Alcott family’s legacy lives on in Concord

March 28, 2010|Melissa Hart, Globe Correspondent

CONCORD — Louisa May Alcott inspired me to be the woman I am today.

While my peers read angst-ridden Judy Blume novels, I pored over “Little Women’’ and “An Old-Fashioned Girl.’’ I loved fiercely independent Jo and her volatile sister Amy, and sweet-natured Polly from the latter novel, who eschewed makeup and flirting in favor of sledding downhill with the neighborhood boys. Under their influence, I became ambitious and self-reliant. But it didn’t occur to me to credit Alcott with shaping my life as a writer until I visited Orchard House, the sweet little Concord two-story which, in the 1800s, housed her family for two decades.

My husband, never having read Alcott’s books, gamely agreed to an hourlong guided tour through the simple home in which “Little Women’’ is set. “She must be an important writer if they’ve preserved her house,’’ he speculated as we strolled with our toddler down Lexington Road beside centuries-old houses and a pub that served as a meeting place for rebels on the eve of the American Revolution. We passed the Concord Historical Museum and Ralph Waldo Emerson’s house, then walked along fields once frequented by my heroine.

A tidy garden leads up to Orchard House. Built in the 18th century, it contains a rich collection of photographs and paintings, first-edition books, and furniture owned by a family that quietly helped to define American education, art, and literature in the 19th century.

My husband entertained our daughter outside while I watched a short documentary on the Alcotts in a small room, its walls covered with sketches of people who had visited the family. When Alcott’s younger sister May — Amy in her books — showed artistic talent as a child, her parents allowed her to draw on the walls.

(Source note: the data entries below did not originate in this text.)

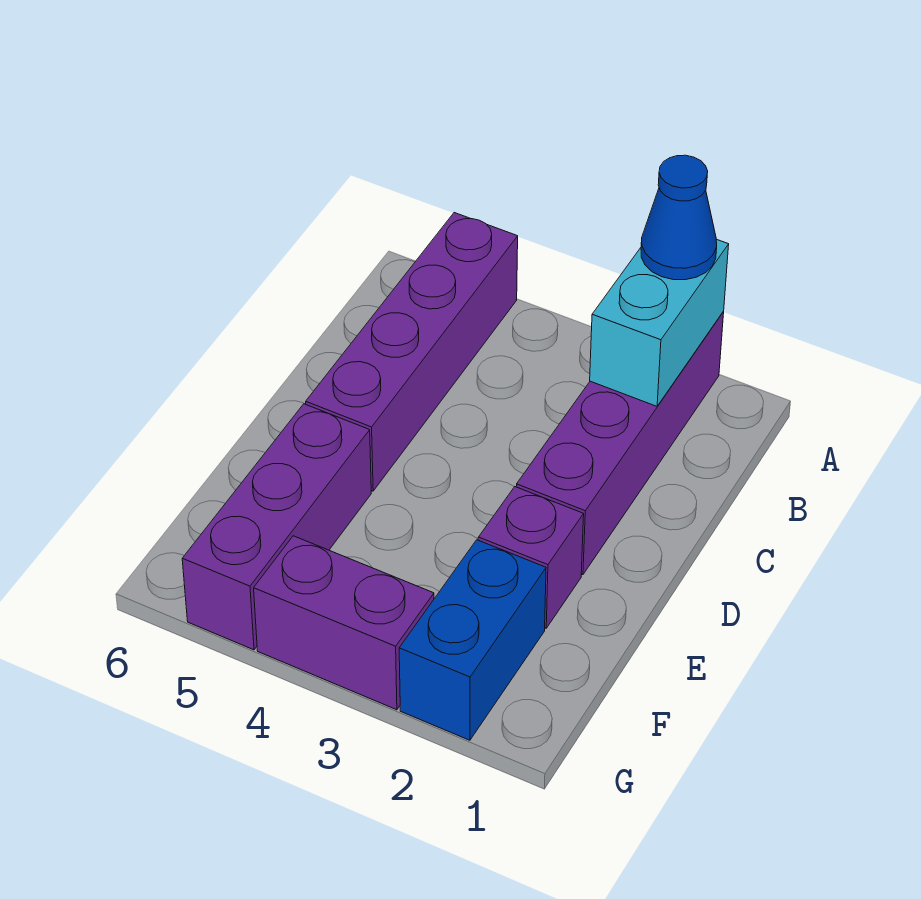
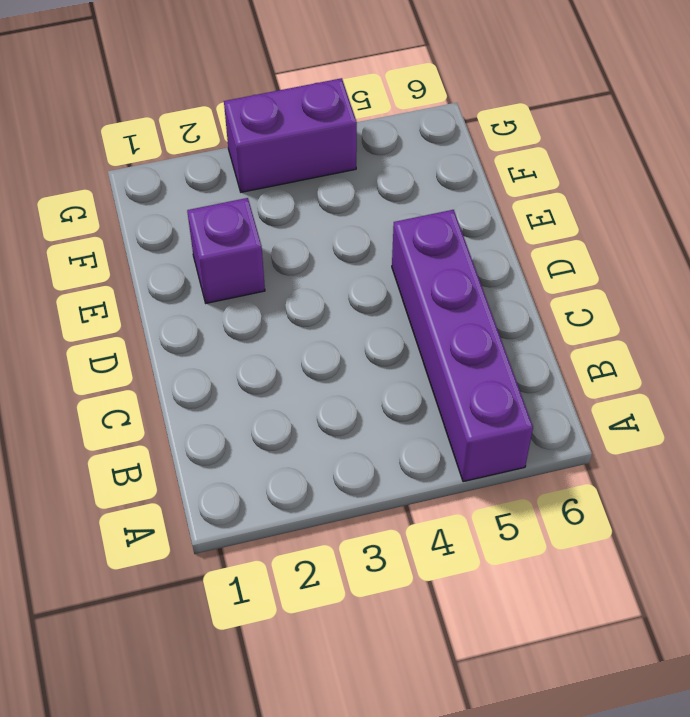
none -> purple 1x4 brick [516,312,724,575]
none -> purple 1x3 brick [182,404,371,650]

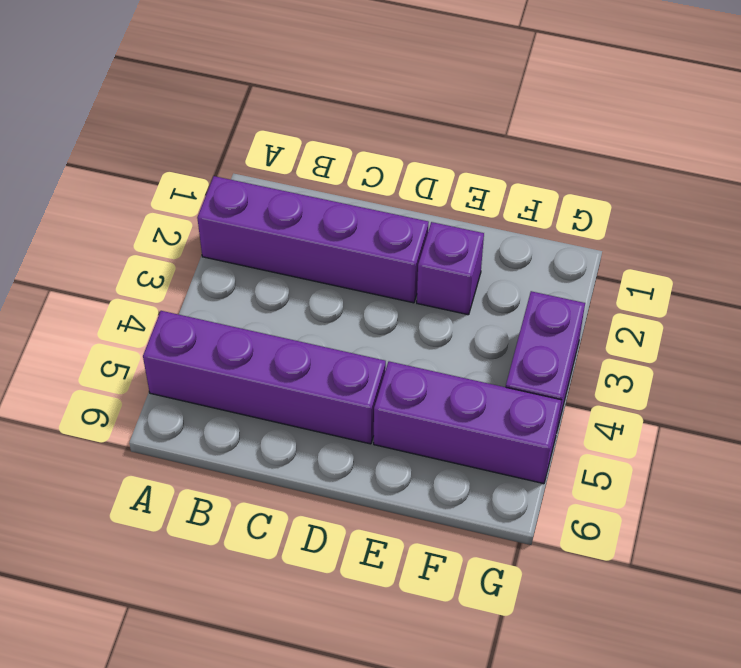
none -> blue 1x2 brick [399,540,546,740]
none -> cyan 1x2 brick [590,239,729,406]

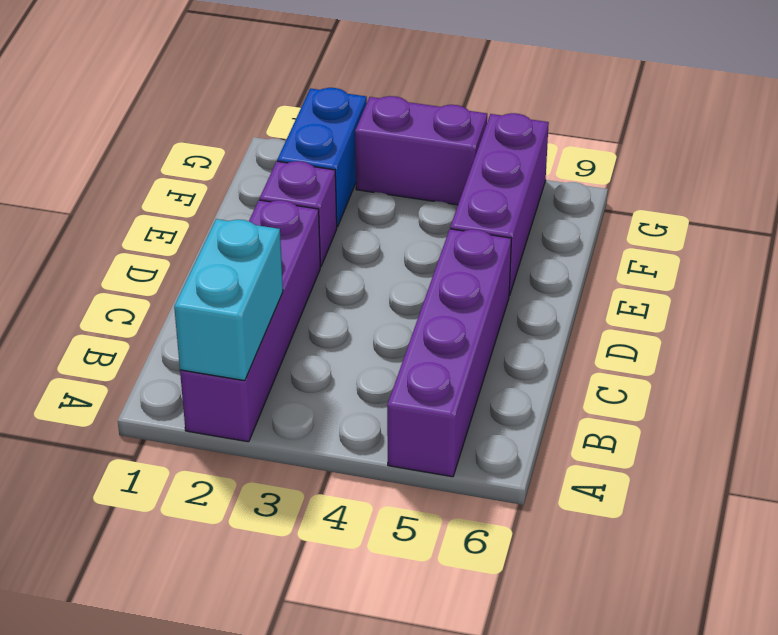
none -> blue 1x1 cone [641,155,717,280]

After the film, the tour guide led a small group of us through a low door that reminded us how much shorter people were then. In the kitchen, we learned that Alcott’s father, Bronson, had purchased 12 acres in 1857 and joined two structures to create the home. The guide pointed out the soapstone sink, which Louisa bought for her mother from her earnings, and related the author’s quote now immortalized on aprons and magnets in the gift shop: “Housekeeping ain’t no joke.’’

We moved into the dining room, where I gazed at the piano and the only known picture of Alcott’s sister Beth, who died at 22. A formidable portrait of Alcott hangs on the opposite wall, painted after she had contracted typhoid fever as a nurse in the Civil War. Her sunken cheeks and grim mouth testify to a cure worse than the disease — mercury poisoning.